Constructed in Switzerland by a collaboration between Brown, Boveri & Cie (BBC), who provided the mechanics, and Schweizerische Lokomotiv- und Maschinenfabrik (SLM), who contributed the electrics, the two E2E locomotives were introduced to pull goods on the BTB. They were equipped with two 19-pole electric motors with a one hour rating of 110 kW which powered a common shaft mounted on an auxiliary frame. Power was transmitted via a countershaft and coupling rods to two axles to power four driving wheels. The railway operated at 750V three phase AC, which was transmitted to the locomotive via a roof-mounted pantograph and overhead wires. The locomotives were equipped with a 100 V circuit for lighting, heating and other auxiliaries.

The E2E had a wheelbase of 3140 mm and a total length of 7800 mm. Weight in service was 29.6 tonne. A driving cab with simple controls, including air brakes, was fitted to one end of the superstructure. A two speed gearbox, switchable when the locomotive was stationary, was fitted. The lower gear allowed a maximum speed of 18 km/h on a slope of 25 ‰ drawing a load of 100 t. The higher gear was designed for the locomotive to travel at up to 36 km/h.

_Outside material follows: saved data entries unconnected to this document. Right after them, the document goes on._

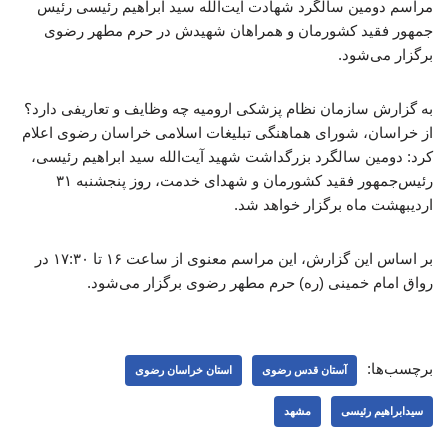
مراسم دومین سالگرد شهادت آیت‌الله سید ابراهیم رئیسی رئیس
جمهور فقید کشورمان و همراهان شهیدش در حرم مطهر رضوی
برگزار می‌شود.
به گزارش سازمان نظام پزشکی ارومیه چه وظایف و تعاریفی دارد؟
از خراسان، شورای هماهنگی تبلیغات اسلامی خراسان رضوی اعلام
کرد: دومین سالگرد بزرگداشت شهید آیت‌الله سید ابراهیم رئیسی،
رئیس‌جمهور فقید کشورمان و شهدای خدمت، روز پنجشنبه ۳۱
اردیبهشت ماه برگزار خواهد شد.
بر اساس این گزارش، این مراسم معنوی از ساعت ۱۶ تا ۱۷:۳۰ در
رواق امام خمینی (ره) حرم مطهر رضوی برگزار می‌شود.
برچسب‌ها:
آستان قدس رضوی
استان خراسان رضوی
سیدابراهیم رئیسی
مشهد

The gearbox proved to be problematic and was revised by SLM in 1900. Later, the gearing was changed to allow for a higher speed of 50 km/h.

==Service==
The locomotives started operating on the railway between 1899, initially designated E2E. At first, they were used mainly for freight services, but the higher gear speed also allowed the locomotives to be used for passenger operations. With the introduction of more powerful locomotives, they were relegated to secondary duties. In 1902, they were redesignated F 2/2; subsequently they were reclassified as De 2/2 in 1922. Despite their obsolescence and the limitation of the two fixed speeds, the simple engine design proved reliable and the locomotives provided good service. After just over thirty years in service, they were retired in 1930.

==Preservation==
Both locomotives have been preserved as the first three-phase locomotives in full-service operation. No. 1 is part of the collection of the Deutsches Museum at Freilassing Locomotive World. No. 2 is housed at the Swiss Museum of Transport in Lucerne.